Despite the gap between First Nations communities living on reserve and in urban areas, Facebook allows the sharing of information between members of the same band across vast areas and between generations.

Facebook has also been particularly influential on the campaign trail for First Nations politicians, whose communities and constituents are spread out over a large geographic area.

Jennifer Wolowic, a PhD Candidate in Interdisciplinary Studies, is currently exploring the different practices that help people connect, including cell phones, social media, and photography. One aspect of her research focuses on the daily use of Facebook in the First Nations community in Prince Rupert.

For them, Facebook parallels and augments the use of the radio in villages. People post status updates to help find people and announce when they are selling things. However, they can also make public statements of appreciation, as well as share their favorite music videos and play games.

With the closure of the local newspaper in 2010, Facebook is also playing a larger role in organizing and promoting First Nations community events.

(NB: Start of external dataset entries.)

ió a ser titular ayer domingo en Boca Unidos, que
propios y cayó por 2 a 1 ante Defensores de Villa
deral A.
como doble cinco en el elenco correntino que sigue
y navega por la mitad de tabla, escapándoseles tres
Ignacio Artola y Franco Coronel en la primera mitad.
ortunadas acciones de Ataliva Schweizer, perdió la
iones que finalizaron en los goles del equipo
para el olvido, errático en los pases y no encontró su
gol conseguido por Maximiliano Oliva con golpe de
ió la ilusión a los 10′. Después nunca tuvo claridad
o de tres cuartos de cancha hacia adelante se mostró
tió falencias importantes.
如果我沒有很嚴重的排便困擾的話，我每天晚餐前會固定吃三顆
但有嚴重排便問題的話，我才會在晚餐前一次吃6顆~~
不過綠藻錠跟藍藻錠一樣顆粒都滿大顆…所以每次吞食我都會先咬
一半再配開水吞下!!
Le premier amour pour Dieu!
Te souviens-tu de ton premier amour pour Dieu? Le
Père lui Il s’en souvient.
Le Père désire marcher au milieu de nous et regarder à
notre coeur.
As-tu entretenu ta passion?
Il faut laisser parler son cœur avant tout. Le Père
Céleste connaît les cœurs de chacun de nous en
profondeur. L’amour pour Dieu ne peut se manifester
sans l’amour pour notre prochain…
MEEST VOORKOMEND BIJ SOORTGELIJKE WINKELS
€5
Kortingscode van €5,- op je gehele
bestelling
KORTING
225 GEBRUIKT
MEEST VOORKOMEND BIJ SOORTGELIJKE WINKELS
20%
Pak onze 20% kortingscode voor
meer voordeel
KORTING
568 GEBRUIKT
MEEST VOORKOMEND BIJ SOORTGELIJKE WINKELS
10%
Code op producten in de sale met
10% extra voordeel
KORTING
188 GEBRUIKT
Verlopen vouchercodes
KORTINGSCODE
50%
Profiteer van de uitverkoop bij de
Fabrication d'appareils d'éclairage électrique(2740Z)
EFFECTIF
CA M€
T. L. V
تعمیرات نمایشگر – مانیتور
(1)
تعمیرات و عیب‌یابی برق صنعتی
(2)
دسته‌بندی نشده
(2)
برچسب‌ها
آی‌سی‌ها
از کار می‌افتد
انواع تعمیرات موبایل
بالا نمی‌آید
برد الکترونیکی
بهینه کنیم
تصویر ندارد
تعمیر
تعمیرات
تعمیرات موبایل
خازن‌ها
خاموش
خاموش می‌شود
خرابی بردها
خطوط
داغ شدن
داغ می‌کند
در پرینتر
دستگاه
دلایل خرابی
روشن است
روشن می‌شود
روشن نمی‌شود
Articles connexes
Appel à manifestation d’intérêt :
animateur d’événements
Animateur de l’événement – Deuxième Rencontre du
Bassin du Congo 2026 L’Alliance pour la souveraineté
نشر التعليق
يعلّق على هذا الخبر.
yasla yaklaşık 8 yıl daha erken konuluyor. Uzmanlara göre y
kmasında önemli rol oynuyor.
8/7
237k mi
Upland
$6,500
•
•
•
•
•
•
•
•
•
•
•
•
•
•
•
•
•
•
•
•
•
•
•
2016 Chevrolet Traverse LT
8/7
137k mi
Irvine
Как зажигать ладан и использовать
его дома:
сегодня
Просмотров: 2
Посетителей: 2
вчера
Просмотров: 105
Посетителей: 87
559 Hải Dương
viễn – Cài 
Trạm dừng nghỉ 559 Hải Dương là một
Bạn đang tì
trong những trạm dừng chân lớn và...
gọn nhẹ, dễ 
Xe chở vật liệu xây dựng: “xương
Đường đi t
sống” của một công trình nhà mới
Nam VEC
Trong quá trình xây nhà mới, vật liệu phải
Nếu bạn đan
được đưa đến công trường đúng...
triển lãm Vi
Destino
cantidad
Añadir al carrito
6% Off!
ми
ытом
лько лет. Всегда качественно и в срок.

“In my work, people often request images and videos of themselves at events as they go online,” said Wolowic. “When I ask why, they tell me it is so they can share them with friends and family who were absent.”

One woman that Wolowic works with noted that Facebook provides a way to express grief and provide a source of comfort and healing when someone is in need.

“She told me that not a week goes by that she doesn’t see a RIP post and it seems to make the sadness in her community more real,” said Wolowic. “I recognize that her use of the word ‘community’ is not bound to one place, but stretches across the family in her village, Prince Rupert, and the people she cares about across the province and Canada.”

Similarly, the “always-on” nature of social media connects them to a support network when in need. A young man that Wolowic knows in Vancouver will post updates about major life decisions he is trying to make to source opinions from his extended family across the province.

“For First Nations who name family as one of their greatest strengths and recognize the power of public communication, social media is being embraced as a way to maintain and strengthen their relationships to the people and places of their community,” said Wolowic.

Wolowic hopes that her research will culminate in a public photography exhibit that challenges stereotypes of First Nations youth, and films about a local dance group and carving class that inspire cross-generational relationships.